**What needs to be done**. In the entries below, rewrite the part that opens with the line containing "Pre-Requisites" and closes with the line containing "two selected languages.", changing "stack" to "queue" and keeping everything else unchanged.

[Data records]
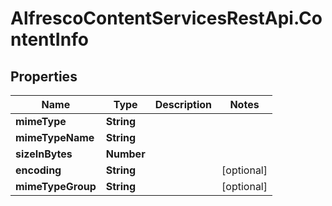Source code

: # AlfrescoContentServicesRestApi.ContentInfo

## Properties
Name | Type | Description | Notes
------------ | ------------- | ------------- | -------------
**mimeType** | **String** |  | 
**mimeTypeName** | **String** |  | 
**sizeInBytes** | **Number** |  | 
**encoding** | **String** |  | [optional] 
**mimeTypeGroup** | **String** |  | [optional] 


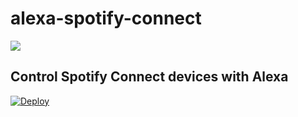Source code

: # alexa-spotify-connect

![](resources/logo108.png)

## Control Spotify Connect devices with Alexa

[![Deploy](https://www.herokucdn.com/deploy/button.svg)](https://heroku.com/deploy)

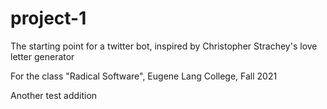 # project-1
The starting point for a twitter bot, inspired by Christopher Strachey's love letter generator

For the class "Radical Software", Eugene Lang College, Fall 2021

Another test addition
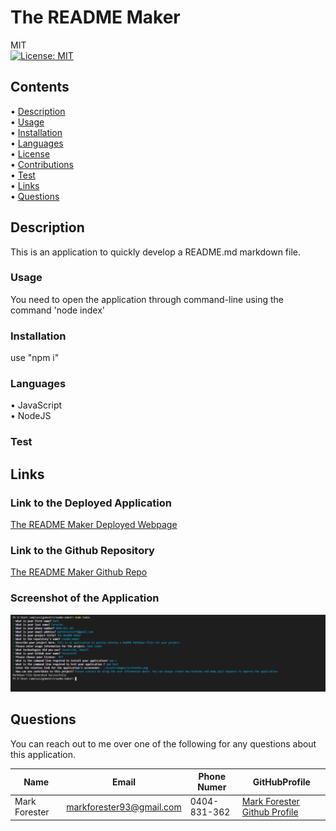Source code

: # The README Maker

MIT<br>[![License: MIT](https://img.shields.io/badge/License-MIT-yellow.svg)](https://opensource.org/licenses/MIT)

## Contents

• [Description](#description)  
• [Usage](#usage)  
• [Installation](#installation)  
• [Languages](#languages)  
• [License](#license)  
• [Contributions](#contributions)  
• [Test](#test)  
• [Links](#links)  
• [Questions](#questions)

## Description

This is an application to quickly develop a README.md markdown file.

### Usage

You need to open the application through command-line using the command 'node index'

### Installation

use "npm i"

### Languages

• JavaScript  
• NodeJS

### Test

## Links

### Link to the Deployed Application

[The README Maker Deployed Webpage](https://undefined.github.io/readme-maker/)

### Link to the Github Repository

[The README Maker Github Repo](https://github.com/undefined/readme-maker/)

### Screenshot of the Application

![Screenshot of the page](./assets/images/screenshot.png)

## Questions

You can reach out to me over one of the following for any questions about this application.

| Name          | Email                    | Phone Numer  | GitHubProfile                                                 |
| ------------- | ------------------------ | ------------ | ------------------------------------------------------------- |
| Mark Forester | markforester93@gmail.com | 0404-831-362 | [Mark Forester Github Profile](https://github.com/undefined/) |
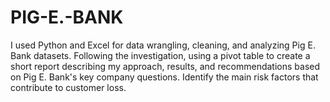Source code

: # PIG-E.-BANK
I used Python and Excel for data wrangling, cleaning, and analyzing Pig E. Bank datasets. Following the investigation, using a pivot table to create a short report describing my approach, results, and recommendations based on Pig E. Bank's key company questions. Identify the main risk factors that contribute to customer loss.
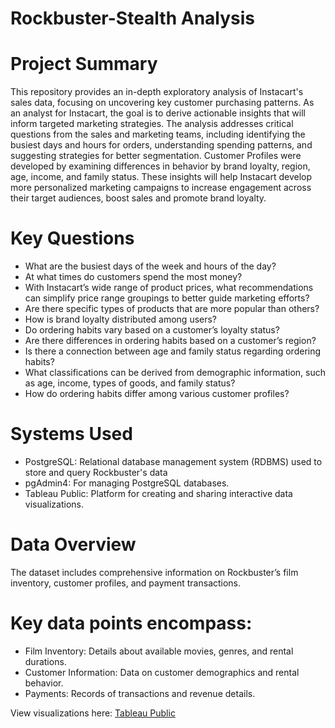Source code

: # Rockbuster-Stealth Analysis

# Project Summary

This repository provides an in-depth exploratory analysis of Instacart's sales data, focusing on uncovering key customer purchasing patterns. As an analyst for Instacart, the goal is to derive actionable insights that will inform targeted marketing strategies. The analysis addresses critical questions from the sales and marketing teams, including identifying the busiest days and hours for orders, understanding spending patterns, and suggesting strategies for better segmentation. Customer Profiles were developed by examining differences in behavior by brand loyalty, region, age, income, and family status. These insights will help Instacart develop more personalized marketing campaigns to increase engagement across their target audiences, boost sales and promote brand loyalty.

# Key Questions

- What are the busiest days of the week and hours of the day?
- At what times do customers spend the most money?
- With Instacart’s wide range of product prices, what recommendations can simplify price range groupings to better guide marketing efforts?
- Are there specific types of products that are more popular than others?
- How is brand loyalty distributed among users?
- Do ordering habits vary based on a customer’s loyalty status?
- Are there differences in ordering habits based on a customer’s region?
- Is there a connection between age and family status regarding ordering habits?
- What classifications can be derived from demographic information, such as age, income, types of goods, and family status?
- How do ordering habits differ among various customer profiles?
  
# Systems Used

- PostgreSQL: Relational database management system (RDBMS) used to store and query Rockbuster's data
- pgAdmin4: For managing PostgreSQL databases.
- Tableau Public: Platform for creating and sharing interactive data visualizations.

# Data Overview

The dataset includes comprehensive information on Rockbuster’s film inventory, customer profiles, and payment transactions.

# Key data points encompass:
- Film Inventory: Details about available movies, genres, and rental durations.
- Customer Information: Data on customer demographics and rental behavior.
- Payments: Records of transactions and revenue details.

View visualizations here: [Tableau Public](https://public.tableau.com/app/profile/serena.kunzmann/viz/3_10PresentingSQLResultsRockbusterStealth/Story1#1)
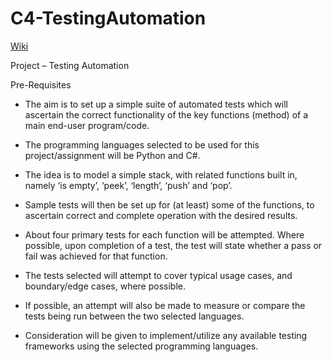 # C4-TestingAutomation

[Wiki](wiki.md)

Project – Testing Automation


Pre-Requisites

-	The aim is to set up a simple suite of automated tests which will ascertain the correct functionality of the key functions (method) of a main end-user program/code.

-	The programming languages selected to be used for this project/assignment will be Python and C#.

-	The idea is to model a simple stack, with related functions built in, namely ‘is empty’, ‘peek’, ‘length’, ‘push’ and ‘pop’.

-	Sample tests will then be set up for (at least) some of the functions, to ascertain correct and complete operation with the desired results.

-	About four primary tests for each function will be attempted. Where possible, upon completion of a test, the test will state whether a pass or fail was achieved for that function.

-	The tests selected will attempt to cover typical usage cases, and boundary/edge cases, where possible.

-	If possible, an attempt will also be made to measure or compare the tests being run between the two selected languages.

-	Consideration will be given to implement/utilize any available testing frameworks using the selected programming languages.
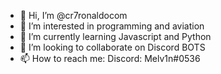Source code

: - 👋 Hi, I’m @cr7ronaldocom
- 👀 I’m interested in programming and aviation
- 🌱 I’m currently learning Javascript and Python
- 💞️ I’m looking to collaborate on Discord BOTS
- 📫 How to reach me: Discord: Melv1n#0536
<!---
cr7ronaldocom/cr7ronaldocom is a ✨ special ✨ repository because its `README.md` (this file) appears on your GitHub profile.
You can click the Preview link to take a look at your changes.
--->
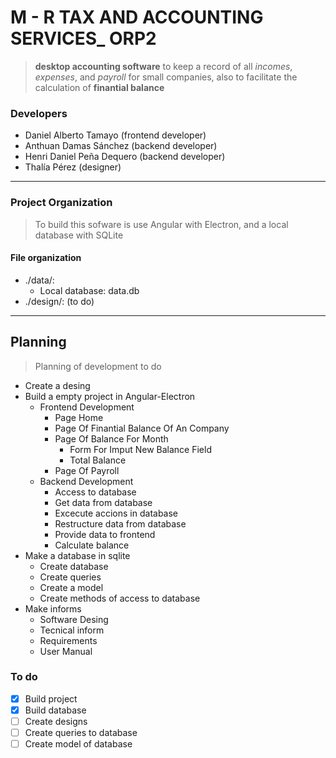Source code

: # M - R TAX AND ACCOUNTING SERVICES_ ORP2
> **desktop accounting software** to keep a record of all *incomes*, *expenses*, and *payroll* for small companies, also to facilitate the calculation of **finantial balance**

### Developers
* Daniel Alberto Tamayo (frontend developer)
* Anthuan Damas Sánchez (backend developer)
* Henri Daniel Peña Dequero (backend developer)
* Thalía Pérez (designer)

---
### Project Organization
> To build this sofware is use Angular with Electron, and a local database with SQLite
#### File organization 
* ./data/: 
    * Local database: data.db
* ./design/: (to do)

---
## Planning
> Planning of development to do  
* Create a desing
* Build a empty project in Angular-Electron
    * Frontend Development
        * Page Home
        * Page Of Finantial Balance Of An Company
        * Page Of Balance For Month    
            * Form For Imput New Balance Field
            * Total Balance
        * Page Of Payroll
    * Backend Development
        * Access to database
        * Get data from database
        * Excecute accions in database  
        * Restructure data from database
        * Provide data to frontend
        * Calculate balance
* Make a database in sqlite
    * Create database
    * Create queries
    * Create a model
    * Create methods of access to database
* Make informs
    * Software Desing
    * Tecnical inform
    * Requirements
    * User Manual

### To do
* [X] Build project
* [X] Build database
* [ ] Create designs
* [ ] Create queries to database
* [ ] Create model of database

--

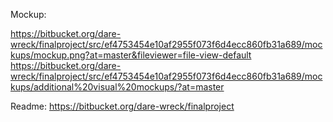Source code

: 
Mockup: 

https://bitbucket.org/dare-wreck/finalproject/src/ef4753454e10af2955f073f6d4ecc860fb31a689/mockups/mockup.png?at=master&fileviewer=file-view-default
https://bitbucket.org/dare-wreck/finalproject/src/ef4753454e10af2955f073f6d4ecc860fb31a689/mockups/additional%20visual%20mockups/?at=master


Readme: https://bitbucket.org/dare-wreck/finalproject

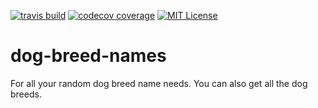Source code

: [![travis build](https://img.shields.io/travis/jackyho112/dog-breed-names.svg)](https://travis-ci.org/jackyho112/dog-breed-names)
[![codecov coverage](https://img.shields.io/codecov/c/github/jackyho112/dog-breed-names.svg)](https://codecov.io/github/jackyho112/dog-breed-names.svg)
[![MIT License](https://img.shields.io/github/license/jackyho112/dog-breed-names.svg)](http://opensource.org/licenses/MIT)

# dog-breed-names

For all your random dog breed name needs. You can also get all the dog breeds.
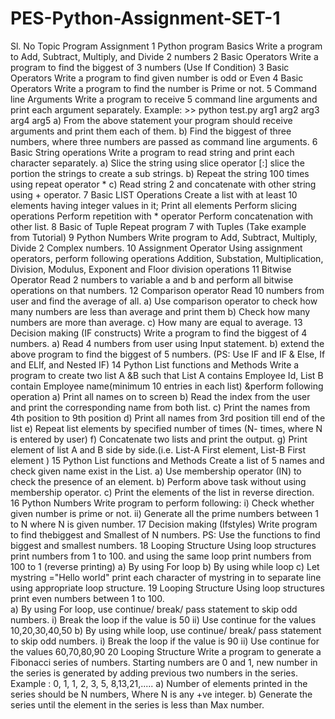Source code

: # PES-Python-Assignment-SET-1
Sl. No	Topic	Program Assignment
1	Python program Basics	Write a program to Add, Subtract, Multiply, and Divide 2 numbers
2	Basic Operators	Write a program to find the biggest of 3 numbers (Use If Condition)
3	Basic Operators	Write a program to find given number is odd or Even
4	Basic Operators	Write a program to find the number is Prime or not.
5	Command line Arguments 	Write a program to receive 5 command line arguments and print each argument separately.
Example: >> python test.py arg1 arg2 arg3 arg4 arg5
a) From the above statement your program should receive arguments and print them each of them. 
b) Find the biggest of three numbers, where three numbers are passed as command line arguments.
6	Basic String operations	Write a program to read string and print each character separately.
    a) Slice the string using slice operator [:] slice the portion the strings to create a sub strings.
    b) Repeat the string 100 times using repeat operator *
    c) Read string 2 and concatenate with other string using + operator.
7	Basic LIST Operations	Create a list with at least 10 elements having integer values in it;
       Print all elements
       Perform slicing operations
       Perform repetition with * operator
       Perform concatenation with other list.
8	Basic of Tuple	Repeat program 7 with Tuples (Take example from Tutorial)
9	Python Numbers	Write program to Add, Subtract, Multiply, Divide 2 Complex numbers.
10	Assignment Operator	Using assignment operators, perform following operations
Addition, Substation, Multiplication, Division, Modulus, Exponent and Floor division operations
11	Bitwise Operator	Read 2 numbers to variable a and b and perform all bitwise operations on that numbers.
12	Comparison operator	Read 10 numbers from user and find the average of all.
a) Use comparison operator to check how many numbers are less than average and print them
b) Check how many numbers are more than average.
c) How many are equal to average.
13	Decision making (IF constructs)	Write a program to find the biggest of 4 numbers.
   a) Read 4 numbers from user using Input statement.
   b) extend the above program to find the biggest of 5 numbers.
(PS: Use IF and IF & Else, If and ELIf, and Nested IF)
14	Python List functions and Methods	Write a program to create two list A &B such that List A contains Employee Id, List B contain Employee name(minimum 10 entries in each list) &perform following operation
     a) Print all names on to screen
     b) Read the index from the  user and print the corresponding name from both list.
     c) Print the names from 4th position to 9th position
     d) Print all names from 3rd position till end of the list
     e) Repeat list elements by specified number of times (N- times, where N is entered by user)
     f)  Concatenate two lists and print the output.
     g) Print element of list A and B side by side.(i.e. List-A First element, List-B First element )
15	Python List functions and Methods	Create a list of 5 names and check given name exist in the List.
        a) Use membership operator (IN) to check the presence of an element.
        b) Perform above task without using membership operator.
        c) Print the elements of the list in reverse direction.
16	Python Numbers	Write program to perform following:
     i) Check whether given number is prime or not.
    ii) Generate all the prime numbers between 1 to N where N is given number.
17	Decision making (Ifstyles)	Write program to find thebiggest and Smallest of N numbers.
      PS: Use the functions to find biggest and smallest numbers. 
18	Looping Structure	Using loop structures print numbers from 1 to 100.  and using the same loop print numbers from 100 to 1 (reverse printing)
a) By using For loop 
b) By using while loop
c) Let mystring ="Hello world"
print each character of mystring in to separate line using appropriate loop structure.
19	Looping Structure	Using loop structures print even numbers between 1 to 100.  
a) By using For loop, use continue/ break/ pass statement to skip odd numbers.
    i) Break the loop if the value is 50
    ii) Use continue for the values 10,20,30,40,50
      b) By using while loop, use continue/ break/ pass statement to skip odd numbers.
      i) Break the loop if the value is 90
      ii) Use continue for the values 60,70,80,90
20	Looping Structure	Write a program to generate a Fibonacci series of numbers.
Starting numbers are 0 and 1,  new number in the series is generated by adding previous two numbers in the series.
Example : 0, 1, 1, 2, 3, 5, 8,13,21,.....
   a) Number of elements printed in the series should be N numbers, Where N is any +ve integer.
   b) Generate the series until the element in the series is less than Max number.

**Answer below**.
Pre-Requisites

-	The aim is to set up a simple suite of automated tests which will ascertain the correct functionality of the key functions (method) of a main end-user program/code.

-	The programming languages selected to be used for this project/assignment will be Python and C#.

-	The idea is to model a simple queue, with related functions built in, namely ‘is empty’, ‘peek’, ‘length’, ‘push’ and ‘pop’.

-	Sample tests will then be set up for (at least) some of the functions, to ascertain correct and complete operation with the desired results.

-	About four primary tests for each function will be attempted. Where possible, upon completion of a test, the test will state whether a pass or fail was achieved for that function.

-	The tests selected will attempt to cover typical usage cases, and boundary/edge cases, where possible.

-	If possible, an attempt will also be made to measure or compare the tests being run between the two selected languages.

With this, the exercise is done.